§ Your objective
Gather every line in the records below that contains the word "Abenteuer".

(Entries taken from a collection)
%%
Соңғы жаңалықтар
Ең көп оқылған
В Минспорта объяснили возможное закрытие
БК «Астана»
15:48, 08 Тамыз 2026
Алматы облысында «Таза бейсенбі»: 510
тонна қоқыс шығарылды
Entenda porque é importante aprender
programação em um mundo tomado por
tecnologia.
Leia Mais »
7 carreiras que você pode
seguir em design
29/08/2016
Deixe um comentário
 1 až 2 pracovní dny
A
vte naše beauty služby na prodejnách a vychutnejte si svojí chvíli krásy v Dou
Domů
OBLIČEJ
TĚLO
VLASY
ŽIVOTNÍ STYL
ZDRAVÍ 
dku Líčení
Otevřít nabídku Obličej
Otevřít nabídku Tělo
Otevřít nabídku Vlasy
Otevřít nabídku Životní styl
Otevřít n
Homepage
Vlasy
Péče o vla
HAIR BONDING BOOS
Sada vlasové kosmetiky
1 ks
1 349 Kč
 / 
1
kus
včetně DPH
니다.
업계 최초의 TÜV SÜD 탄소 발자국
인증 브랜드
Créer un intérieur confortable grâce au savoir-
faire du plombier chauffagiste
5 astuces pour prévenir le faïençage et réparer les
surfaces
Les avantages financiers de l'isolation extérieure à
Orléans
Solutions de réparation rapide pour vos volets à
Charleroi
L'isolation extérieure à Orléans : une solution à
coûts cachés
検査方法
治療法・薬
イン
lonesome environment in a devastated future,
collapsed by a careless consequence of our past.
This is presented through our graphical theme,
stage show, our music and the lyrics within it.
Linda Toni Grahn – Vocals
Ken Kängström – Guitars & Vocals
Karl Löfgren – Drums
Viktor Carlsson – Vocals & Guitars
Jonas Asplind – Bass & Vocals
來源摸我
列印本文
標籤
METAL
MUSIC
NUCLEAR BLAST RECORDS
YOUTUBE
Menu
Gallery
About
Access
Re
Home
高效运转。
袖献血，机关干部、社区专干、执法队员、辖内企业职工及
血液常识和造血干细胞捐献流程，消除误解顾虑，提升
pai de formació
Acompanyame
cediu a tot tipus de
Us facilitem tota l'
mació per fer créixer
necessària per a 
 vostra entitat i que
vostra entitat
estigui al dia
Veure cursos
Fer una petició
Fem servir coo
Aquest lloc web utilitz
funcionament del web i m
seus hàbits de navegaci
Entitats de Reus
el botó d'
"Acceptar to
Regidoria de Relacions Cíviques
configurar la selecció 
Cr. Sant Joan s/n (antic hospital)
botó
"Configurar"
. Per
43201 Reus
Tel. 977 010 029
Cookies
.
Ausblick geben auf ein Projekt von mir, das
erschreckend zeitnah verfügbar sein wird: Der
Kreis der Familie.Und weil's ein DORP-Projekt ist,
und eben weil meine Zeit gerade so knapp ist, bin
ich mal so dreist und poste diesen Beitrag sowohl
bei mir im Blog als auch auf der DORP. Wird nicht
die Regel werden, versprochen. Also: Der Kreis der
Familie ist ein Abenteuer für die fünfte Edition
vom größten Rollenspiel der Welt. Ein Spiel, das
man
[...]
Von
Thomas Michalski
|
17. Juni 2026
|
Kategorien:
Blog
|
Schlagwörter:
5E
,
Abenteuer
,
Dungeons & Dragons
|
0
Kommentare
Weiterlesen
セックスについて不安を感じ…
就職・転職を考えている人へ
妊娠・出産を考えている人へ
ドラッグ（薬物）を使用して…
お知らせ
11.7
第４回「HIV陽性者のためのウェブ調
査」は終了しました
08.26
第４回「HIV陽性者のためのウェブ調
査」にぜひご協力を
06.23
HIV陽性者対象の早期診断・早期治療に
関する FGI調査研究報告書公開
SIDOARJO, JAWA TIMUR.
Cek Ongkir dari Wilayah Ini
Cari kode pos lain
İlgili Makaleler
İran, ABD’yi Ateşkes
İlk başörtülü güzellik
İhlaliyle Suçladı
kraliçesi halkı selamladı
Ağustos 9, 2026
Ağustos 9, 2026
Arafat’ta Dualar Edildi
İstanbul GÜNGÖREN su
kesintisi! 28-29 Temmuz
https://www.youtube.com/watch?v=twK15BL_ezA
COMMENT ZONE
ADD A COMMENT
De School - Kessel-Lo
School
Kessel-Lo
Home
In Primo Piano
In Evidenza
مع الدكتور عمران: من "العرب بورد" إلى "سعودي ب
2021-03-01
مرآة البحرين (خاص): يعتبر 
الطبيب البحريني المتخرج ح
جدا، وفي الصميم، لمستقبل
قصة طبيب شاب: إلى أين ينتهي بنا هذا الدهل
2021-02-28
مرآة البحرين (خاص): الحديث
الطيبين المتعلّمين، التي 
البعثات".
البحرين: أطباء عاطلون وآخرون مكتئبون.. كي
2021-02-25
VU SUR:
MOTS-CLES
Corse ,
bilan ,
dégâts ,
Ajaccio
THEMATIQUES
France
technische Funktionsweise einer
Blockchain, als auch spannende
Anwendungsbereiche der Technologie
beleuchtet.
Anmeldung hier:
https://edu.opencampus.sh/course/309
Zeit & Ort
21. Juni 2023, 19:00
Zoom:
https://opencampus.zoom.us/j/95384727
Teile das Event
%%
§ Written solution
Familie ist ein Abenteuer für die fünfte Edition
Abenteuer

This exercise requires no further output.